Son muchas las sensaciones y emociones que esta semana grande despierta en mis adentros. Disfruto enormemente con el olor del azahar que se entremezcla al aroma de la cera fundida. Mi sensibilidad se siente sobrecogida ante la estampa de un paso de misterio, tímidamente iluminado, doblando la esquina de una calle en penumbras. Siento como el corazón se doblega ante la aparición de un palio, mecido al compás de una marcha bien tocada. Y cuando las nubes de incienso dejan entrever la imagen, como si de un rompimiento de gloria se tratase, como un niño pequeño, afino los sentidos para capturar cada detalle. En resumen, me dejo inundar por la magia que destila cada instante.

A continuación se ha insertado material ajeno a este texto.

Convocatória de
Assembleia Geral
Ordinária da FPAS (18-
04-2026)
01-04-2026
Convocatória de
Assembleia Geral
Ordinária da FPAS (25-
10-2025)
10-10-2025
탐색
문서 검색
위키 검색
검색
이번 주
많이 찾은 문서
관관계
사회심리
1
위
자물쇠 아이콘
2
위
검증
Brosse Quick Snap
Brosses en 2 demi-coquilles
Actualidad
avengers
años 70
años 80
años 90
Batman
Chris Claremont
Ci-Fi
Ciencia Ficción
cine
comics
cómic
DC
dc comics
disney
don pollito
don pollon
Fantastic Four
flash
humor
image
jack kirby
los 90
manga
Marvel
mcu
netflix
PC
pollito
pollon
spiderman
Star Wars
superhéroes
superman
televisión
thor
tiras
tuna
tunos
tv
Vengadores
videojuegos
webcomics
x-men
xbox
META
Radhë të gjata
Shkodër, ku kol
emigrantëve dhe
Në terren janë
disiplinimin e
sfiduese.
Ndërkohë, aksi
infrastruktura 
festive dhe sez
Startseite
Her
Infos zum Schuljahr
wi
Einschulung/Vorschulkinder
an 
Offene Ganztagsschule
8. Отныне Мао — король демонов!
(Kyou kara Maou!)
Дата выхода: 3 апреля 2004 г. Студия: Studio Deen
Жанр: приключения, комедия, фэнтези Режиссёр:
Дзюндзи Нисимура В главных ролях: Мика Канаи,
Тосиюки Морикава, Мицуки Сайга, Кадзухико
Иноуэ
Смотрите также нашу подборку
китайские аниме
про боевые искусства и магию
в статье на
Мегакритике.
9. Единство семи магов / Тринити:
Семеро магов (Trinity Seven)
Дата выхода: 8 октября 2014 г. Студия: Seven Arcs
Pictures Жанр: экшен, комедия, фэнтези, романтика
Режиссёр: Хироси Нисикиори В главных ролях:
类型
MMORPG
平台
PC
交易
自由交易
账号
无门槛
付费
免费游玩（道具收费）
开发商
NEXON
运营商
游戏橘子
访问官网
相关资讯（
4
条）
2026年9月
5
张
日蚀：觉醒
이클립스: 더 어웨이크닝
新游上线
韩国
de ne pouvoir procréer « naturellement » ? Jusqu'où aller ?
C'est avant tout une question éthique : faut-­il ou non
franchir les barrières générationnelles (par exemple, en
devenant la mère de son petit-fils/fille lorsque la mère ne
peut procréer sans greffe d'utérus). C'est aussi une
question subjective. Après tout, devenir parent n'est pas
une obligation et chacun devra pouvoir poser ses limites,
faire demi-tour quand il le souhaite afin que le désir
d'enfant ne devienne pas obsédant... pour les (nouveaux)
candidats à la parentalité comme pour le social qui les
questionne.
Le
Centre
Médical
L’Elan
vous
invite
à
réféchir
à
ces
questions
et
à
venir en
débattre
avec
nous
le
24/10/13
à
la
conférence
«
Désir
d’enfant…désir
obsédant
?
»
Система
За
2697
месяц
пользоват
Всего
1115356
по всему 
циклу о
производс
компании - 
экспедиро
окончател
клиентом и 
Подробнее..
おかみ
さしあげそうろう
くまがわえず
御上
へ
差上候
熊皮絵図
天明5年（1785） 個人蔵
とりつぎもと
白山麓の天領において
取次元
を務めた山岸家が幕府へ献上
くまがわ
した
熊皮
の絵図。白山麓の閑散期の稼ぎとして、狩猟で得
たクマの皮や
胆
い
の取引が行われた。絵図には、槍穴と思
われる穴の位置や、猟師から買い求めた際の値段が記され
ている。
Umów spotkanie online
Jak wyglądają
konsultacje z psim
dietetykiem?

Igualmente, comprendo la intención primera de esta manifestación folclórica, que no es otra que el acercamiento de la religión al pueblo a través de la recargada escenografía barroca. Sé que esta tradición, heredera de las ancestrales panateneas griegas, nació con la pretensión de llevar la palabra, antes vetada a la masa analfabeta, a través del impacto visual de las imágenes. Conceptos que muchos de los asistentes a estas ceremonias parecen haber olvidado completamente. Algo se ha roto, o se está rompiendo, en el vínculo que unía a las procesiones con sus seguidores. Como ya he dicho, me apasiona la Semana Santa como hecho artístico, pero detesto profundamente a gran parte del público que la “sigue”. A cada año que pasa veo menguar más y más el respeto, no sólo hacía lo religioso, sino hacia la cultura misma.

Mucho traje de chaqueta, camisa y corbata, pero una consideración casi nula que está convirtiendo a nuestro patrimonio artístico en un circo de variedades. El hábito no hace al monje. Barrios en ruinas, mesas de picnic, cenas vip en palcos al paso de las cofradías, penitentes con móvil, bandas descompuestas, costaleros borrachos, calles inundadas de basura, tronistas y viceversa. No quiero meter a todo el mundo en el mismo saco, me consta que hay verdaderos seguidores de esta tradición que sufren con estos hechos en carne propia, pero no cabe duda de que, más allá de la religión, en líneas generales, el respeto por la cultura se ha perdido.